También, prosigue Soto Pérez de Celis, al enfermo “se le prohibía la entrada a iglesias, mercados, molinos o cualquier reunión de personas; lavar sus manos o su ropa en cualquier arroyo; salir de su casa sin usar su traje de leproso; tocar con las manos las cosas que quisiera comprar; entrar en tabernas en busca de vino; tener relaciones sexuales excepto con su propia esposa; conversar con personas en los caminos a menos que se encontrara alejado de ellas; tocar las cuerdas y postes de los puentes a menos que se colocara unos guantes; acercarse a los niños y jóvenes; beber en cualquier compañía que no fuera aquella de los leprosos y caminar en la misma dirección que el viento”. Más tarde, con el surgimiento de las leproserías, se obligaba también a los enfermos a permanecer en estos edificios hasta la muerte, generalmente hacinados, con muy pocos cuidados e higiene, en condiciones indignas. Al mirar atrás, solo se puede sentir vergüenza.

Diagnóstico actual

Culturas milenarias han hecho referencia a la enfermedad. Se encuentran datos en el libro de los Vedas, 1500 años a.C. en India, también en el papiro Ebers de los egipcios, uno de los más antiguos tratados médicos conocidos. Lo mismo que en escritos de medicina china que datan de 500 años a.C.  Artistas plasmaron en sus obras las secuelas de la enfermedad, como Sandro Boticelli, que pintó un fresco en la Capilla Sixtina titulado “La purificación del leproso”. 

La lepra es una patología infecciosa, causada por el bacilo Mycobacterium leprae (descubierto en 1873 por el médico noruego Gerhard Armauer Hansen) que afecta a la epidermis y al sistema nervioso periférico, transmitiéndose por vía respiratoria y por el contacto con la piel. Sin embargo, el contagio, contrario a lo que se creía hace algunas décadas, es muy bajo y se produce solo en situaciones de extremada fragilidad social, escasa higiene y mala alimentación, responsables del progresivo debilitamiento del sistema inmunológico.
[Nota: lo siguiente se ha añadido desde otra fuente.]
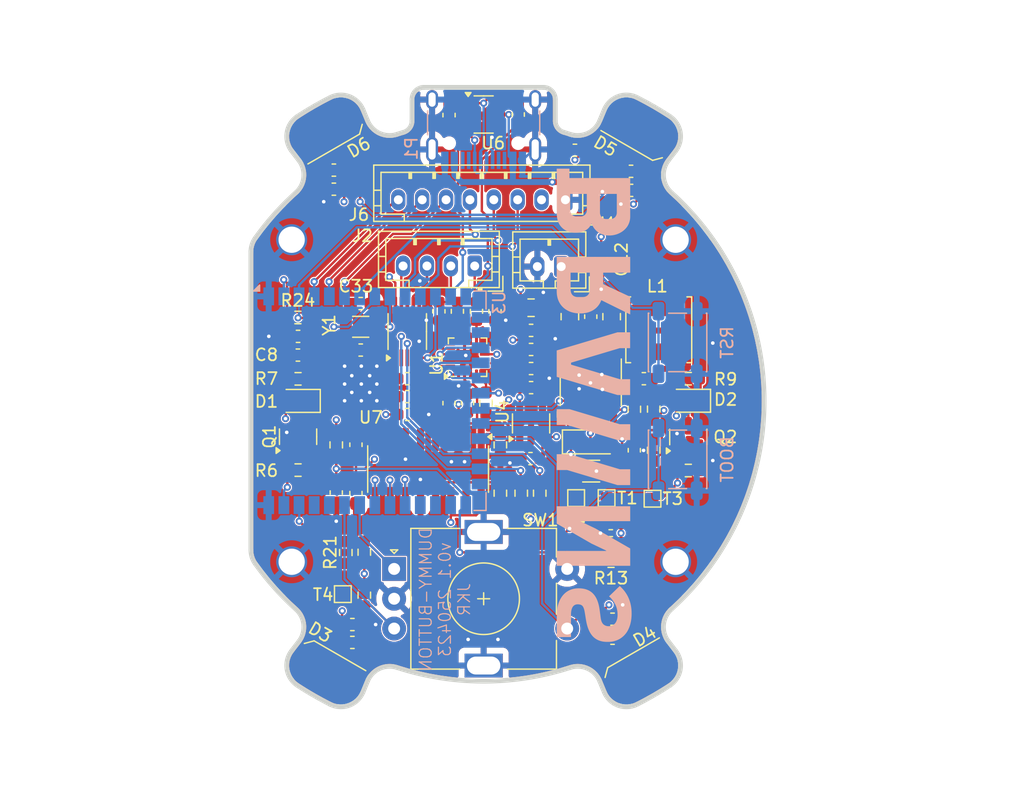
<source format=kicad_pcb>
(kicad_pcb
	(version 20241229)
	(generator "pcbnew")
	(generator_version "9.0")
	(general
		(thickness 1.6)
		(legacy_teardrops no)
	)
	(paper "A4")
	(title_block
		(title "Dummy button")
		(date "2025-04-23")
		(rev "v0.1")
	)
	(layers
		(0 "F.Cu" signal)
		(4 "In1.Cu" signal)
		(6 "In2.Cu" signal)
		(2 "B.Cu" signal)
		(9 "F.Adhes" user "F.Adhesive")
		(11 "B.Adhes" user "B.Adhesive")
		(13 "F.Paste" user)
		(15 "B.Paste" user)
		(5 "F.SilkS" user "F.Silkscreen")
		(7 "B.SilkS" user "B.Silkscreen")
		(1 "F.Mask" user)
		(3 "B.Mask" user)
		(17 "Dwgs.User" user "User.Drawings")
		(19 "Cmts.User" user "User.Comments")
		(21 "Eco1.User" user "User.Eco1")
		(23 "Eco2.User" user "User.Eco2")
		(25 "Edge.Cuts" user)
		(27 "Margin" user)
		(31 "F.CrtYd" user "F.Courtyard")
		(29 "B.CrtYd" user "B.Courtyard")
		(35 "F.Fab" user)
		(33 "B.Fab" user)
		(39 "User.1" user)
		(41 "User.2" user)
		(43 "User.3" user)
		(45 "User.4" user)
		(47 "User.5" user)
		(49 "User.6" user)
		(51 "User.7" user)
		(53 "User.8" user)
		(55 "User.9" user)
	)
	(setup
		(stackup
			(layer "F.SilkS"
				(type "Top Silk Screen")
			)
			(layer "F.Paste"
				(type "Top Solder Paste")
			)
			(layer "F.Mask"
				(type "Top Solder Mask")
				(thickness 0.01)
			)
			(layer "F.Cu"
				(type "copper")
				(thickness 0.035)
			)
			(layer "dielectric 1"
				(type "prepreg")
				(thickness 0.1)
				(material "FR4")
				(epsilon_r 4.5)
				(loss_tangent 0.02)
			)
			(layer "In1.Cu"
				(type "copper")
				(thickness 0.035)
			)
			(layer "dielectric 2"
				(type "core")
				(thickness 1.24)
				(material "FR4")
				(epsilon_r 4.5)
				(loss_tangent 0.02)
			)
			(layer "In2.Cu"
				(type "copper")
				(thickness 0.035)
			)
			(layer "dielectric 3"
				(type "prepreg")
				(thickness 0.1)
				(material "FR4")
				(epsilon_r 4.5)
				(loss_tangent 0.02)
			)
			(layer "B.Cu"
				(type "copper")
				(thickness 0.035)
			)
			(layer "B.Mask"
				(type "Bottom Solder Mask")
				(thickness 0.01)
			)
			(layer "B.Paste"
				(type "Bottom Solder Paste")
			)
			(layer "B.SilkS"
				(type "Bottom Silk Screen")
			)
			(copper_finish "None")
			(dielectric_constraints no)
		)
		(pad_to_mask_clearance 0)
		(allow_soldermask_bridges_in_footprints no)
		(tenting front back)
		(grid_origin 114.25 129.25)
		(pcbplotparams
			(layerselection 0x00000000_00000000_55555555_5755f5ff)
			(plot_on_all_layers_selection 0x00000000_00000000_00000000_00000000)
			(disableapertmacros no)
			(usegerberextensions no)
			(usegerberattributes yes)
			(usegerberadvancedattributes yes)
			(creategerberjobfile yes)
			(dashed_line_dash_ratio 12.000000)
			(dashed_line_gap_ratio 3.000000)
			(svgprecision 4)
			(plotframeref no)
			(mode 1)
			(useauxorigin no)
			(hpglpennumber 1)
			(hpglpenspeed 20)
			(hpglpendiameter 15.000000)
			(pdf_front_fp_property_popups yes)
			(pdf_back_fp_property_popups yes)
			(pdf_metadata yes)
			(pdf_single_document no)
			(dxfpolygonmode yes)
			(dxfimperialunits yes)
			(dxfusepcbnewfont yes)
			(psnegative no)
			(psa4output no)
			(plot_black_and_white yes)
			(sketchpadsonfab no)
			(plotpadnumbers no)
			(hidednponfab no)
			(sketchdnponfab yes)
			(crossoutdnponfab yes)
			(subtractmaskfromsilk no)
			(outputformat 1)
			(mirror no)
			(drillshape 1)
			(scaleselection 1)
			(outputdirectory "")
		)
	)
	(net 0 "")
	(net 1 "GND")
	(net 2 "+5V")
	(net 3 "+3V3")
	(net 4 "Net-(U2-LX)")
	(net 5 "Net-(D3-DOUT)")
	(net 6 "Net-(D1-K)")
	(net 7 "Net-(D2-K)")
	(net 8 "Net-(Q1-C)")
	(net 9 "Net-(Q1-B)")
	(net 10 "Net-(Q2-B)")
	(net 11 "Net-(Q2-C)")
	(net 12 "Net-(D4-DOUT)")
	(net 13 "Net-(J1-Pin_1)")
	(net 14 "VBUS")
	(net 15 "Net-(U2-PROG)")
	(net 16 "unconnected-(P1-CC2-PadB5)")
	(net 17 "unconnected-(P1-SBU2-PadB8)")
	(net 18 "unconnected-(P1-SBU1-PadA8)")
	(net 19 "Net-(U6-I{slash}O1)")
	(net 20 "unconnected-(P1-CC1-PadA5)")
	(net 21 "/CPU/SDA")
	(net 22 "/CPU/SCL")
	(net 23 "/CPU/LED_BUS")
	(net 24 "unconnected-(U4-NC-Pad4)")
	(net 25 "unconnected-(U6-I{slash}O4-Pad6)")
	(net 26 "unconnected-(U1-NC-Pad13)")
	(net 27 "Net-(U1-OUTP)")
	(net 28 "unconnected-(U1-NC-Pad6)")
	(net 29 "unconnected-(U1-NC-Pad12)")
	(net 30 "/CPU/DM")
	(net 31 "unconnected-(U1-NC-Pad5)")
	(net 32 "unconnected-(U3-IO45-Pad26)")
	(net 33 "unconnected-(U3-IO46-Pad16)")
	(net 34 "/CPU/ROT_SW")
	(net 35 "unconnected-(U3-IO3-Pad15)")
	(net 36 "/CPU/ROT_A")
	(net 37 "unconnected-(U3-IO35-Pad28)")
	(net 38 "/CPU/ROT_B")
	(net 39 "/CPU/DP")
	(net 40 "unconnected-(U3-IO37-Pad30)")
	(net 41 "/CPU/REPRO_SD_MODE")
	(net 42 "/CPU/GAIN_A")
	(net 43 "/CPU/GAIN_C")
	(net 44 "/CPU/REPRO_CLK")
	(net 45 "/CPU/REPRO_WS")
	(net 46 "unconnected-(U3-IO36-Pad29)")
	(net 47 "/CPU/GAIN_B")
	(net 48 "Net-(D5-DOUT)")
	(net 49 "Net-(U1-OUTN)")
	(net 50 "Net-(U5-REG)")
	(net 51 "/Peripherals/REPRO_P")
	(net 52 "/Peripherals/REPRO_N")
	(net 53 "/Peripherals/MOTOR_N")
	(net 54 "/Peripherals/MOTOR_P")
	(net 55 "/CPU/REPRO_SD")
	(net 56 "/CPU/BOOT")
	(net 57 "/CPU/MOTOR_EN")
	(net 58 "/CPU/UART_RX")
	(net 59 "/CPU/UART_TX")
	(net 60 "unconnected-(U7-X5-Pad5)")
	(net 61 "unconnected-(U7-X6-Pad2)")
	(net 62 "unconnected-(U7-X7-Pad4)")
	(net 63 "unconnected-(U7-X2-Pad15)")
	(net 64 "Net-(U7-X0)")
	(net 65 "Net-(U7-X4)")
	(net 66 "/Peripherals/REPRO_GAIN")
	(net 67 "/CPU/HEARTBEAT")
	(net 68 "/CPU/LCD_DC")
	(net 69 "/CPU/LCD_SCK")
	(net 70 "/CPU/LCD_BLK")
	(net 71 "/CPU/LCD_RST")
	(net 72 "/CPU/LCD_MOSI")
	(net 73 "/CPU/LCD_CS")
	(net 74 "/CPU/EN")
	(net 75 "/CPU/XTAL_A")
	(net 76 "/CPU/XTAL_B")
	(net 77 "Net-(U6-I{slash}O2)")
	(net 78 "unconnected-(U6-I{slash}O3-Pad4)")
	(net 79 "/CPU/BAT_STDBY")
	(net 80 "/CPU/BAT_CHRG")
	(footprint "Inductor_SMD:L_Sunlord_SWPA5040S" (layer "F.Cu") (at 164.625 95.5375 90))
	(footprint "Resistor_SMD:R_0603_1608Metric_Pad0.98x0.95mm_HandSolder" (layer "F.Cu") (at 150.15 101.6875 90))
	(footprint "Capacitor_SMD:C_0603_1608Metric_Pad1.08x0.95mm_HandSolder" (layer "F.Cu") (at 143.55 102.6375))
	(footprint "Diode_SMD:D_SOD-123" (layer "F.Cu") (at 158.91 104.9375))
	(footprint "MountingHole:MountingHole_2.2mm_M2_Pad_TopOnly" (layer "F.Cu") (at 133.864145 114.987669 180))
	(footprint "Capacitor_SMD:C_0603_1608Metric" (layer "F.Cu") (at 150.9 93.9875 -90))
	(footprint "Capacitor_SMD:C_0603_1608Metric_Pad1.08x0.95mm_HandSolder" (layer "F.Cu") (at 137.4 82.15))
	(footprint "Capacitor_SMD:C_0603_1608Metric_Pad1.08x0.95mm_HandSolder" (layer "F.Cu") (at 139.25 109.2375 90))
	(footprint "Package_SO:SOIC-16_3.9x9.9mm_P1.27mm" (layer "F.Cu") (at 145.295 107.2125 -90))
	(footprint "Inductor_SMD:L_0603_1608Metric" (layer "F.Cu") (at 149.35 93.9875 -90))
	(footprint "Package_TO_SOT_SMD:SOT-23-5" (layer "F.Cu") (at 153.925 103.3875 90))
	(footprint "Capacitor_SMD:C_0603_1608Metric_Pad1.08x0.95mm_HandSolder" (layer "F.Cu") (at 137.4 83.75))
	(footprint "Capacitor_SMD:C_0603_1608Metric_Pad1.08x0.95mm_HandSolder" (layer "F.Cu") (at 139.25 105.175 -90))
	(footprint "Resistor_SMD:R_0603_1608Metric_Pad0.98x0.95mm_HandSolder" (layer "F.Cu") (at 167.1 107.3375 180))
	(footprint "Connector_JST:JST_PH_B2B-PH-K_1x02_P2.00mm_Vertical" (layer "F.Cu") (at 156.45 90.2375 180))
	(footprint "Connector_JST:JST_PH_B4B-PH-K_1x04_P2.00mm_Vertical" (layer "F.Cu") (at 149.2 90.1875 180))
	(footprint "TestPoint:TestPoint_Pad_1.0x1.0mm" (layer "F.Cu") (at 138.15 117.7))
	(footprint "Package_TO_SOT_SMD:SOT-23-6" (layer "F.Cu") (at 149.95 77.4875))
	(footprint "Resistor_SMD:R_0603_1608Metric_Pad0.98x0.95mm_HandSolder" (layer "F.Cu") (at 151.35 105.1875 -90))
	(footprint "Package_TO_SOT_SMD:SOT-23" (layer "F.Cu") (at 167.1 104.525 90))
	(footprint "LED_SMD:LED_0805_2012Metric_Pad1.15x1.40mm_HandSolder" (layer "F.Cu") (at 134.4 101.5 180))
	(footprint "Resistor_SMD:R_0603_1608Metric_Pad0.98x0.95mm_HandSolder" (layer "F.Cu") (at 134.4 99.65))
	(footprint "Capacitor_SMD:C_0603_1608Metric_Pad1.08x0.95mm_HandSolder" (layer "F.Cu") (at 139.65 93.3375 180))
	(footprint "Resistor_SMD:R_0603_1608Metric_Pad0.98x0.95mm_HandSolder" (layer "F.Cu") (at 138.4 114.2125 90))
	(footprint "Capacitor_SMD:C_0805_2012Metric" (layer "F.Cu") (at 157.175 94.4375 90))
	(footprint "Capacitor_SMD:C_0805_2012Metric_Pad1.18x1.45mm_HandSolder" (layer "F.Cu") (at 153.925 93.6875))
	(footprint "Resistor_SMD:R_0603_1608Metric_Pad0.98x0.95mm_HandSolder" (layer "F.Cu") (at 167.1 99.6375))
	(footprint "Capacitor_SMD:C_0603_1608Metric_Pad1.08x0.95mm_HandSolder" (layer "F.Cu") (at 139.65 97.2375))
	(footprint "MountingHole:MountingHole_2.2mm_M2_Pad_TopOnly" (layer "F.Cu") (at 166.035561 87.987669 180))
	(footprint "Resistor_SMD:R_0603_1608Metric_Pad0.98x0.95mm_HandSolder" (layer "F.Cu") (at 164.2 105.6375 90))
	(footprint "TestPoint:TestPoint_Pad_1.0x1.0mm" (layer "F.Cu") (at 164.1 109.7))
	(footprint "LED_SMD:LED_0805_2012Metric_Pad1.15x1.40mm_HandSolder" (layer "F.Cu") (at 167.1 101.4875 180))
	(footprint "MountingHole:MountingHole_2.2mm_M2_Pad_TopOnly" (layer "F.Cu") (at 166.035561 114.987669 180))
	(footprint "Package_SO:VSSOP-10_3x3mm_P0.5mm" (layer "F.Cu") (at 143.55 95.6875 90))
	(footprint "Resistor_SMD:R_0603_1608Metric_Pad0.98x0.95mm_HandSolder" (layer "F.Cu") (at 139.95 117.7875 -90))
	(footprint "Capacitor_SMD:C_0603_1608Metric_Pad1.08x0.95mm_HandSolder" (layer "F.Cu") (at 157.6 80.4875))
	(footprint "Capacitor_SMD:C_0603_1608Metric_Pad1.08x0.95mm_HandSolder" (layer "F.Cu") (at 147.05 101.6875 90))
	(footprint "Capacitor_SMD:C_0603_1608Metric_Pad1.08x0.95mm_HandSolder" (layer "F.Cu") (at 153.925 98.7875))
	(footprint "Capacitor_SMD:C_0603_1608Metric_Pad1.08x0.95mm_HandSolder" (layer "F.Cu") (at 134.4 96.0875 180))
	(footprint "Capacitor_SMD:C_0603_1608Metric_Pad1.08x0.95mm_HandSolder" (layer "F.Cu") (at 158.925 94.4375 90))
	(footprint "Capacitor_SMD:C_0603_1608Metric_Pad1.08x0.95mm_HandSolder" (layer "F.Cu") (at 160.6 111.7875))
	(footprint "Capacitor_SMD:C_0603_1608Metric_Pad1.08x0.95mm_HandSolder"
		(layer "F.Cu")
		(uuid "8ae9d41f-3bbb-40fb-b4d1-532fc3f38c13")
		(at 159.8 89.6375 90)
		(descr "Capacitor SMD 0603 (1608 Metric), square (rectangular) end terminal, IPC_7351 nominal with elongated pad for handsoldering. (Body size source: IPC-SM-782 page 76, https://www.pcb-3d.com/wordpress/wp-content/uploads/ipc-sm-782a_amendment_1_and_2.pdf), generated with kicad-footprint-generator")
		(tags "capacitor handsolder")
		(property "Reference" "C12"
			(at 0 1.7 90)
			(layer "F.SilkS")
			(uuid "f3a50e75-7def-4b1f-b727-76545a7b1459")
			(effects
				(font
					(size 1 1)
					(thickness 0.15)
				)
			)
		)
		(property "Value" "1u"
			(at 0 1.43 90)
			(layer "F.Fab")
			(hide yes)
			(uuid "fc627ab4-1e54-4781-aabc-026db02dbfe4")
			(effects
				(font
					(size 1 1)
					(thickness 0.15)
				)
			)
		)
		(property "Datasheet" ""
			(at 0 0 90)
			(unlocked yes)
			(layer "F.Fab")
			(hide yes)
			(uuid "dacee2f3-8496-4e82-9508-91f57f3b8afe")
			(effects
				(font
					(size 1.27 1.27)
					(thickness 0.15)
				)
			)
		)
		(property "Description" ""
			(at 0 0 90)
			(unlocked yes)
			(layer "F.Fab")
			(hide yes)
			(uuid "6bbefb97-1380-4f80-a486-a2a4c0a79ec7")
			(effects
				(font
					(size 1.27 1.27)
					(thickness 0.15)
				)
			)
		)
		(property "LCSC" "C59302"
			(at 0 0 90)
			(unlocked yes)
			(layer "F.Fab")
			(hide yes)
			(uuid "f9034f1b-7634-47db-9ecf-8c921010104c")
			(effects
				(font
					(size 1 1)
					(thickness 0.15)
				)
			)
		)
		(property ki_fp_filters "C_*")
		(path "/6be6d1ce-8ff2-4d80-96f7-2f37d195a653/a5d330bf-a12c-438e-a732-e02b60a6062f")
		(sheetname "/CPU/")
		(sheetfile "untitled.kicad_sch")
		(attr smd)
		(fp_line
			(start -0.146267 -0.51)
			(end 0.146267 -0.51)
			(stroke
				(width 0.12)
				(type solid)
			)
			(layer "F.SilkS")
			(uuid "73ecc0d2-d923-4d6b-910f-3deb750d8d23")
		)
		(fp_line
			(start -0.146267 0.51)
			(end 0.146267 0.51)
			(stroke
				(width 0.12)
				(type solid)
			)
			(layer "F.SilkS")
			(uuid "ec879b0b-43f8-473d-bcf3-5f85b7e16207")
		)
		(fp_line
			(start 1.65 -0.73)
			(end 1.65 0.73)
			(stroke
				(width 0.05)
				(type solid)
			)
			(layer "F.CrtYd")
			(uuid "47c87927-db69-42de-baf5-62405fc50845")
		)
		(fp_line
			(start -1.65 -0.73)
			(end 1.65 -0.73)
			(stroke
				(width 0.05)
				(type solid)
			)
			(layer "F.CrtYd")
			(uuid "ec248cc9-1798-46a8-9d7f-17ba1ffa323c")
		)
		(fp_line
			(start 1.65 0.73)
			(end -1.65 0.73)
			(stroke
				(width 0.05)
				(type solid)
			)
			(layer "F.CrtYd")
			(uuid "1f1a4144-9db5-491c-96ab-28f7bfca934a")
		)
		(fp_line
			(start -1.65 0.73)
			(end -1.65 -0.73)
			(stroke
				(width 0.05)
				(type solid)
			)
			(layer "F.CrtYd")
			(uuid "297418eb-38e9-41bd-8e8c-24713f1a1250")
		)
		(fp_line
			(start 0.8 -0.4)
			(end 0.8 0.4)
			(stroke
				(width 0.1)
				(type solid)
			)
			(layer "F.Fab")
			(uuid "6b2cc9a3-6368-4ecb-a195-a74aa4d156d3")
		)
		(fp_line
			(start -0.8 -0.4)
			(end 0.8 -0.4)
			(stroke
				(width 0.1)
				(type solid)
			)
			(layer "F.Fab")
			(uuid "d59f451c-c2b3-470c-80d1-f54e022b8242")
		)
		(fp_line
			(start 0.8 0.4)
			(end -0.8 0.4)
			(stroke
				(width 0.1)
				(type solid)
			)
			(layer "F.Fab")
			(uuid "1d072b3a-b969-4837-95c5-f91ab7e74a93")
		)
		(fp_line
			(start -0.8 0.4)
			(end -0.8 -0.4)
			(stroke
				(width 0.1)
				(type solid)
			)
			(layer "F.Fab")
			(uuid "924b2f81-fc2e-4d25-bd5e-89396b1a2cc4")
		)
		(pad "1" smd roundrect
			(at -0.8625 0 90)
			(size 1.075 0.95)
			(layers "F.Cu" "F.Mask" "F.Paste")
			(roundrect_rratio 0.25)
			(net 1 "GND")
			(pintype "passive")
			(uuid "8dbf3b21-26cb-4a78-8afd-40ef3e5a4ee2")
		)
		(pad "2" smd roundrect
			(at 0.8625 0 90)
			(size 1.075 0.95)
			(layers "F.Cu" "F.Mask" "F.P
... [1187485 chars truncated]
</source>
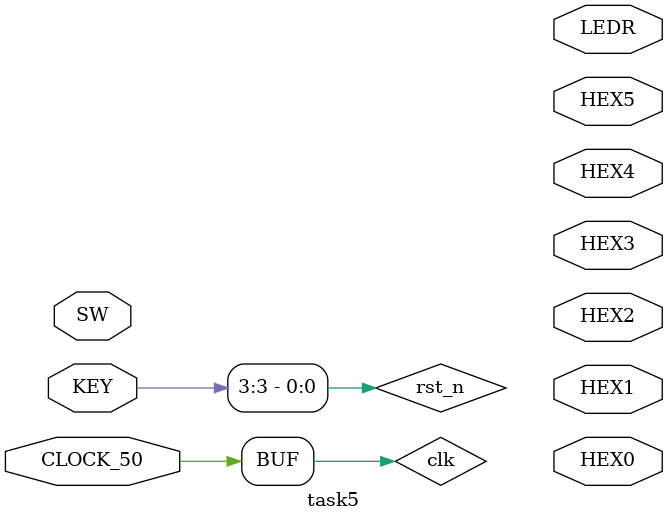
<source format=sv>
module task5 (
    input  logic       CLOCK_50,
    input  logic [3:0] KEY,
    input  logic [9:0] SW,
    output logic [6:0] HEX0,
    output logic [6:0] HEX1,
    output logic [6:0] HEX2,
    output logic [6:0] HEX3,
    output logic [6:0] HEX4,
    output logic [6:0] HEX5,
    output logic [9:0] LEDR
);
    logic [7:0] ct_addr, ct_wrdata, ct_rddata;
    logic ct_wren, en_doublecrack, rdy_doublecrack;
    logic [23:0] key;
    logic key_valid;

    typedef enum {
        DOUBLE_CRACK,
        WAIT_DOUBLE_CRACK,
        DONE
    } state_t;

    state_t state, next_state;

    logic clk;
    assign clk = CLOCK_50;

    logic rst_n;
    assign rst_n = KEY[3];

    always_ff @(posedge clk) begin
        if (!rst_n) state <= DOUBLE_CRACK;
        else state <= next_state;
    end

    always_comb begin
        en_doublecrack = 1'b0;
        next_state     = state;
        case (state)
            DOUBLE_CRACK: begin
                if (rdy_doublecrack) begin
                    en_doublecrack = 1'b1;
                    next_state     = WAIT_DOUBLE_CRACK;
                end
            end
            WAIT_DOUBLE_CRACK: if (rdy_doublecrack) next_state = DONE;
            DONE: en_doublecrack = 1'b0;
        endcase
    end


    ct_mem ct (
        .address(ct_addr),
        .clock(clk),
        .data(ct_wrdata),
        .wren(ct_wren),
        .q(ct_rddata)
    );

    doublecrack doublecrack (
        .clk,
        .rst_n,
        .en(en_doublecrack),
        .rdy(rdy_doublecrack),
        .key,
        .key_valid,
        .ct_addr,
        .ct_rddata
    );

endmodule

</source>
Su tiempo de incubación varía de dos hasta de diez años, factor que hace difícil precisar el momento y lugar exactos de la exposición.

Los primeros síntomas son máculas o manchas poco llamativas, blancas, rosadas y eritematosas, que se distinguen por la ausencia de sensibilidad al tacto, además de la pérdida de bello en las cejas, sangramiento de la nariz y afección de las mucosas de la vía respiratoria. Más tarde surgen lesiones en el rostro, nódulos en los dedos y aumento en el tamaño de los troncos nerviosos que puede conducir a la parálisis facial y de miembros superiores e inferiores. En las fases más avanzadas produce afectación visceral (hígado, bazo y suprarrenales) y del globo ocular, lo que generalmente termina en ceguera, para luego dar paso a la etapa más grave, momento en que se producen amputaciones, deformaciones irreversibles en las extremidades y en el rostro, alteraciones en testículos y huesos y discapacidad.

Si se trata adecuadamente no es mortal y su tasa de recuperación alcanza el 99 por ciento, sin embargo, en un estado de abandono, marginación, inaccesibilidad geográfica o extrema pobreza, seguirá causando víctimas fatales. Según la Organización Mundial de la Salud (OMS), actualmente hay dos millones de personas con lepra en el mundo y su concentración geográfica coincide con los polos de mayor fragilidad social. Sus principales focos están en Asia, África y Latinoamérica, particularmente en países como Argentina, Venezuela, Paraguay y México. Recientemente en Chile se confirmaron un par de casos. Si bien en la última década se ha registrado una notoria disminución de los nuevos casos en América, la Organización Panamericana de la Salud (OPS), informó que el 94% de los nuevos contagios de los últimos cinco años se detectaron en Brasil.

En 2000 se alcanzó mundialmente la eliminación de la lepra como problema de salud pública, esto quiere decir que su tasa de prevalencia es menor a un caso cada 10 mil habitantes. Los últimos informes de la OMS afirman que en 2015 la prevalencia era de 176.176 casos, es decir, 0,2 por 10 mil habitantes. Hoy existe un plan internacional denominado “Estrategia mundial para la lepra 2016-2020: acelerar la acción hacia un mundo sin lepra”, cuyos esfuerzos se centran en promover la detección precoz, reducir las discapacidades asociadas e interrumpir la transmisión. Un desafío complejo para una comunidad global.